- **EXERCISE DESCRIPTION**:
Identify the line in which "Figure 11. Diurnal" appears, then reproduce that line and all remaining lines of the records word for word.
────────────────────────────────────────
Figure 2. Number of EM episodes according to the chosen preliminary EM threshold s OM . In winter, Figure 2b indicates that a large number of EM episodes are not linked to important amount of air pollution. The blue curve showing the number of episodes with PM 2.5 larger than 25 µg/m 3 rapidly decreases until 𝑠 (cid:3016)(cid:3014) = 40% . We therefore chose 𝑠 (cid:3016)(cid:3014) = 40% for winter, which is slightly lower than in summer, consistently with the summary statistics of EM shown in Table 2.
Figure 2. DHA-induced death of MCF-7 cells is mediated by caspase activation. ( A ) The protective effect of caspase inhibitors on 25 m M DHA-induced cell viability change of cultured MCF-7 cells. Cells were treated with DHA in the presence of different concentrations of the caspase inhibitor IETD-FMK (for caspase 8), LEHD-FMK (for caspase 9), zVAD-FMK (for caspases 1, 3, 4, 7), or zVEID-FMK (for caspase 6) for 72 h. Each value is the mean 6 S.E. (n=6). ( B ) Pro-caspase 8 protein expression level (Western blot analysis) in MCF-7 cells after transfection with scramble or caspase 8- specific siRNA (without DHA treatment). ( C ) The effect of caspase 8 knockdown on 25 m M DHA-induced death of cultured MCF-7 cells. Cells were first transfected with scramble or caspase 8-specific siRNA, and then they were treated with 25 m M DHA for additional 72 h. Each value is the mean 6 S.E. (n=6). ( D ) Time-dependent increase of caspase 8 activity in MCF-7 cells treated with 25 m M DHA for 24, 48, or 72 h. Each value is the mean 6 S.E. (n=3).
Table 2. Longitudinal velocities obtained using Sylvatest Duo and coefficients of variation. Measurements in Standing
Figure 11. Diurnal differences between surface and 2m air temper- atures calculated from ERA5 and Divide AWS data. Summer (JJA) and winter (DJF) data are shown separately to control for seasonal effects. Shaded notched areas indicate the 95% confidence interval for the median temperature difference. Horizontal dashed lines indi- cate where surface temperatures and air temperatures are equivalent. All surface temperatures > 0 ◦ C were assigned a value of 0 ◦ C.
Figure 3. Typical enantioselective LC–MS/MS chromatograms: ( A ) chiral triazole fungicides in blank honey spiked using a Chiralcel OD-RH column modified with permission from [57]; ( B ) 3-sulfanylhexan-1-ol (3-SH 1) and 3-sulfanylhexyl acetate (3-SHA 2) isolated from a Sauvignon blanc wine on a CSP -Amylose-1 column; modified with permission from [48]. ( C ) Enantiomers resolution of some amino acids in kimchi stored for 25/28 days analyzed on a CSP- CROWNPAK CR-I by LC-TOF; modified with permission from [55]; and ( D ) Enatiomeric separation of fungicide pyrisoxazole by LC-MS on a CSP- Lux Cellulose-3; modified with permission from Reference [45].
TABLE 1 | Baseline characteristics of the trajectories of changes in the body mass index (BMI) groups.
────────────────────────────────────────
- **TASK RESULT**:
Figure 11. Diurnal differences between surface and 2m air temper- atures calculated from ERA5 and Divide AWS data. Summer (JJA) and winter (DJF) data are shown separately to control for seasonal effects. Shaded notched areas indicate the 95% confidence interval for the median temperature difference. Horizontal dashed lines indi- cate where surface temperatures and air temperatures are equivalent. All surface temperatures > 0 ◦ C were assigned a value of 0 ◦ C.
Figure 3. Typical enantioselective LC–MS/MS chromatograms: ( A ) chiral triazole fungicides in blank honey spiked using a Chiralcel OD-RH column modified with permission from [57]; ( B ) 3-sulfanylhexan-1-ol (3-SH 1) and 3-sulfanylhexyl acetate (3-SHA 2) isolated from a Sauvignon blanc wine on a CSP -Amylose-1 column; modified with permission from [48]. ( C ) Enantiomers resolution of some amino acids in kimchi stored for 25/28 days analyzed on a CSP- CROWNPAK CR-I by LC-TOF; modified with permission from [55]; and ( D ) Enatiomeric separation of fungicide pyrisoxazole by LC-MS on a CSP- Lux Cellulose-3; modified with permission from Reference [45].
TABLE 1 | Baseline characteristics of the trajectories of changes in the body mass index (BMI) groups.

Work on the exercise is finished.